What's the difference between a Help Center and a Learning Management System?

Updated: Jan 30, 2023

If you work in support or customer education, you've likely encountered this question before. It's fairly common for the business functions of customer support and customer education to get mixed together or confused by your internal stakeholders. Customer education teams set up a standing triage session with your support team to discuss incoming content requests and make sure the correct form of content is being made. Collaborating with your support specialists can prevent the embarrassment of realizing that a separate team has already created a virtually identical piece of content.


Beyond cross-collaboration between support and CE, you can also educate your internal stakeholders on the difference between a help center and a learning management system. Fortunately, there's a simple analogy that can get your point across.


A help center is to an LMS what a library is to a school

Think about the purpose of a library. It's where you go when you know what you want to learn. The most important two features of a library are the quality of information it contains and the searchability of its content.

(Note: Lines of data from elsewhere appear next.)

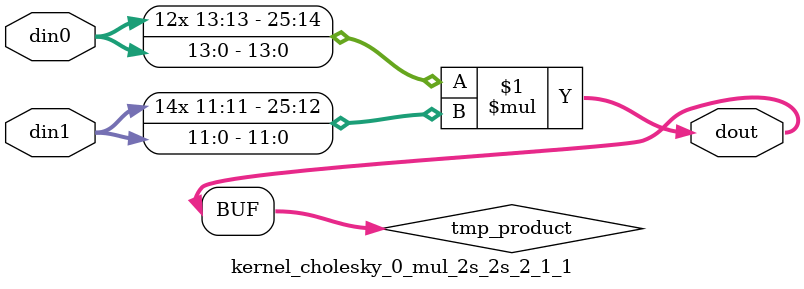
<source format=v>

`timescale 1 ns / 1 ps

 module kernel_cholesky_0_mul_2s_2s_2_1_1(din0, din1, dout);
parameter ID = 1;
parameter NUM_STAGE = 0;
parameter din0_WIDTH = 14;
parameter din1_WIDTH = 12;
parameter dout_WIDTH = 26;

input [din0_WIDTH - 1 : 0] din0; 
input [din1_WIDTH - 1 : 0] din1; 
output [dout_WIDTH - 1 : 0] dout;

wire signed [dout_WIDTH - 1 : 0] tmp_product;



























assign tmp_product = $signed(din0) * $signed(din1);








assign dout = tmp_product;





















endmodule

</source>
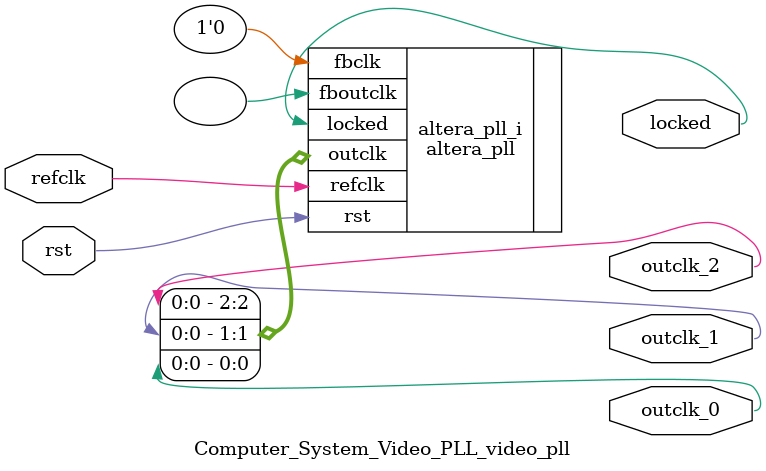
<source format=v>

`timescale 1ns/10ps
module  Computer_System_Video_PLL_video_pll(

	// interface 'refclk'
	input wire refclk,

	// interface 'reset'
	input wire rst,

	// interface 'outclk0'
	output wire outclk_0,

	// interface 'outclk1'
	output wire outclk_1,

	// interface 'outclk2'
	output wire outclk_2,

	// interface 'locked'
	output wire locked
);

	altera_pll #(
		.fractional_vco_multiplier("false"),
		.reference_clock_frequency("50.0 MHz"),
		.operation_mode("direct"),
		.number_of_clocks(3),
		.output_clock_frequency0("25.000000 MHz"),
		.phase_shift0("0 ps"),
		.duty_cycle0(50),
		.output_clock_frequency1("25.000000 MHz"),
		.phase_shift1("0 ps"),
		.duty_cycle1(50),
		.output_clock_frequency2("33.000000 MHz"),
		.phase_shift2("0 ps"),
		.duty_cycle2(50),
		.output_clock_frequency3("0 MHz"),
		.phase_shift3("0 ps"),
		.duty_cycle3(50),
		.output_clock_frequency4("0 MHz"),
		.phase_shift4("0 ps"),
		.duty_cycle4(50),
		.output_clock_frequency5("0 MHz"),
		.phase_shift5("0 ps"),
		.duty_cycle5(50),
		.output_clock_frequency6("0 MHz"),
		.phase_shift6("0 ps"),
		.duty_cycle6(50),
		.output_clock_frequency7("0 MHz"),
		.phase_shift7("0 ps"),
		.duty_cycle7(50),
		.output_clock_frequency8("0 MHz"),
		.phase_shift8("0 ps"),
		.duty_cycle8(50),
		.output_clock_frequency9("0 MHz"),
		.phase_shift9("0 ps"),
		.duty_cycle9(50),
		.output_clock_frequency10("0 MHz"),
		.phase_shift10("0 ps"),
		.duty_cycle10(50),
		.output_clock_frequency11("0 MHz"),
		.phase_shift11("0 ps"),
		.duty_cycle11(50),
		.output_clock_frequency12("0 MHz"),
		.phase_shift12("0 ps"),
		.duty_cycle12(50),
		.output_clock_frequency13("0 MHz"),
		.phase_shift13("0 ps"),
		.duty_cycle13(50),
		.output_clock_frequency14("0 MHz"),
		.phase_shift14("0 ps"),
		.duty_cycle14(50),
		.output_clock_frequency15("0 MHz"),
		.phase_shift15("0 ps"),
		.duty_cycle15(50),
		.output_clock_frequency16("0 MHz"),
		.phase_shift16("0 ps"),
		.duty_cycle16(50),
		.output_clock_frequency17("0 MHz"),
		.phase_shift17("0 ps"),
		.duty_cycle17(50),
		.pll_type("General"),
		.pll_subtype("General")
	) altera_pll_i (
		.rst	(rst),
		.outclk	({outclk_2, outclk_1, outclk_0}),
		.locked	(locked),
		.fboutclk	( ),
		.fbclk	(1'b0),
		.refclk	(refclk)
	);
endmodule


</source>
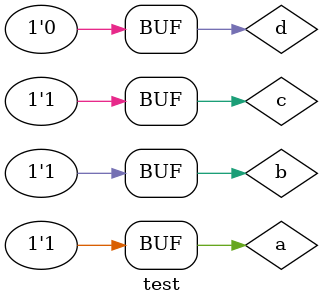
<source format=v>
module and_gate(A,B,C);
    input A,B;
    output C;
    and(C,A,B);
endmodule
module test();
    reg a,b,c,d;
    wire C1,C2,Y;
    and_gate first(a,b,C1);
    and_gate second(c,d,C2);
    and_gate final(C1,C2,Y);
    initial begin
        $display("ABCDY");$monitor(a,b,c,d,Y);
        a=1'b1;b=1'b1;c=1'b1;d=1'b1;
        #2
        a=1'b1;b=1'b1;c=1'b1;d=1'b0;
    end
endmodule
</source>
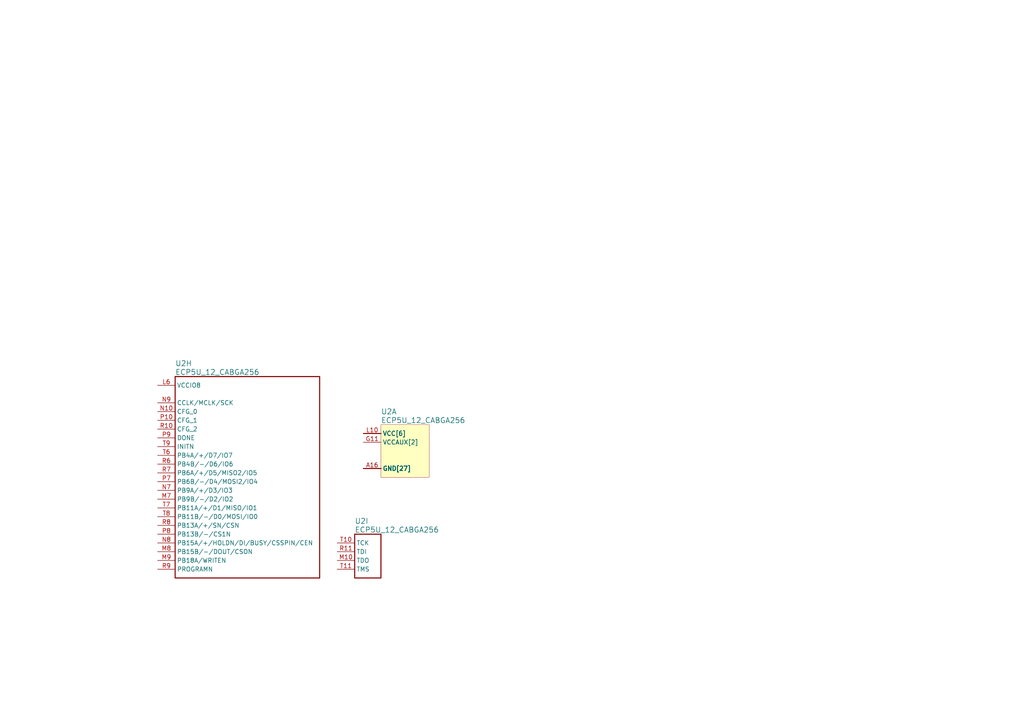
<source format=kicad_sch>
(kicad_sch (version 20200714) (host eeschema "5.99.0-unknown-3ddee6503~102~ubuntu20.04.1")

  (page 3 3)

  (paper "A4")

  


  (symbol (lib_id "josh-ic:ECP5U_12_CABGA256") (at 105.41 161.29 0) (unit 9)
    (in_bom yes) (on_board yes)
    (uuid "3fc2627d-e893-4a2a-8906-3e780fda991b")
    (property "Reference" "U2" (id 0) (at 102.87 151.13 0)
      (effects (font (size 1.524 1.524)) (justify left))
    )
    (property "Value" "ECP5U_12_CABGA256" (id 1) (at 102.87 153.67 0)
      (effects (font (size 1.524 1.524)) (justify left))
    )
    (property "Footprint" "Package_BGA:BGA-256_14.0x14.0mm_Layout16x16_P0.8mm_Ball0.45mm_Pad0.32mm_NSMD" (id 2) (at 87.63 115.57 0)
      (effects (font (size 1.524 1.524)) (justify right) hide)
    )
    (property "Datasheet" "" (id 3) (at 87.63 121.92 0)
      (effects (font (size 1.524 1.524)) (justify right) hide)
    )
    (property "manf#" "ECP5U_12" (id 4) (at 113.03 115.57 0)
      (effects (font (size 1.524 1.524)) (justify right) hide)
    )
  )

  (symbol (lib_id "josh-ic:ECP5U_12_CABGA256") (at 118.11 130.81 0) (unit 1)
    (in_bom yes) (on_board yes)
    (uuid "1a626707-ed73-4f32-833a-4a0d31948d40")
    (property "Reference" "U2" (id 0) (at 110.49 119.38 0)
      (effects (font (size 1.524 1.524)) (justify left))
    )
    (property "Value" "ECP5U_12_CABGA256" (id 1) (at 110.49 121.92 0)
      (effects (font (size 1.524 1.524)) (justify left))
    )
    (property "Footprint" "Package_BGA:BGA-256_14.0x14.0mm_Layout16x16_P0.8mm_Ball0.45mm_Pad0.32mm_NSMD" (id 2) (at 100.33 85.09 0)
      (effects (font (size 1.524 1.524)) (justify right) hide)
    )
    (property "Datasheet" "" (id 3) (at 100.33 91.44 0)
      (effects (font (size 1.524 1.524)) (justify right) hide)
    )
    (property "manf#" "ECP5U_12" (id 4) (at 125.73 85.09 0)
      (effects (font (size 1.524 1.524)) (justify right) hide)
    )
  )

  (symbol (lib_id "josh-ic:ECP5U_12_CABGA256") (at 67.31 149.86 0) (unit 8)
    (in_bom yes) (on_board yes)
    (uuid "8ed67937-8cad-4548-9b58-8d313152449a")
    (property "Reference" "U2" (id 0) (at 50.8 105.41 0)
      (effects (font (size 1.524 1.524)) (justify left))
    )
    (property "Value" "ECP5U_12_CABGA256" (id 1) (at 50.8 107.95 0)
      (effects (font (size 1.524 1.524)) (justify left))
    )
    (property "Footprint" "Package_BGA:BGA-256_14.0x14.0mm_Layout16x16_P0.8mm_Ball0.45mm_Pad0.32mm_NSMD" (id 2) (at 49.53 104.14 0)
      (effects (font (size 1.524 1.524)) (justify right) hide)
    )
    (property "Datasheet" "" (id 3) (at 49.53 110.49 0)
      (effects (font (size 1.524 1.524)) (justify right) hide)
    )
    (property "manf#" "ECP5U_12" (id 4) (at 74.93 104.14 0)
      (effects (font (size 1.524 1.524)) (justify right) hide)
    )
  )
)

</source>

A help center is the same way. You want it to contain articles that are accurate and easy to browse. When someone comes to your library on their own, they probably have a topic in mind. And if they don't know what they need to learn, your CSMs can always recommend books.


A school is where you go when you don't know what you need to learn, or when you need additional guidance on a topic. Schools follow a curriculum designed to help students achieve benchmarks of academic success intended to translate to real-world success. Your customer education program should do the same thing. Identify key business outcomes you want your customers to achieve and communicate these outcomes at the start of each course*. Like a school, your LMS keeps student records, including records of their achievements if you run certification programs, which you definitely should.


You don't go to school to learn every piece of information you could possibly learn. You go to school to learn what you need to know to be a successful member of society. There's definitely such a thing as too much school, and customer education programs should likewise be wary of creating too much content, especially considering the cost of upkeep. Help centers should also be wary of creating too much content, but they should easily have far more information than your LMS. Unlike books in a library, help center content is likely to have a fairly short lifespan, and just like eLearning content, it requires upkeep. While both tools are a fixed cost that will help your business operate at scale, they perform distinct, equally necessary business functions.


*These outcomes should connect to tangible results, like time back in their day, increased operational efficiency, and ultimately money back on their balance sheet. Learning outcomes should convey why the customer should learn your product.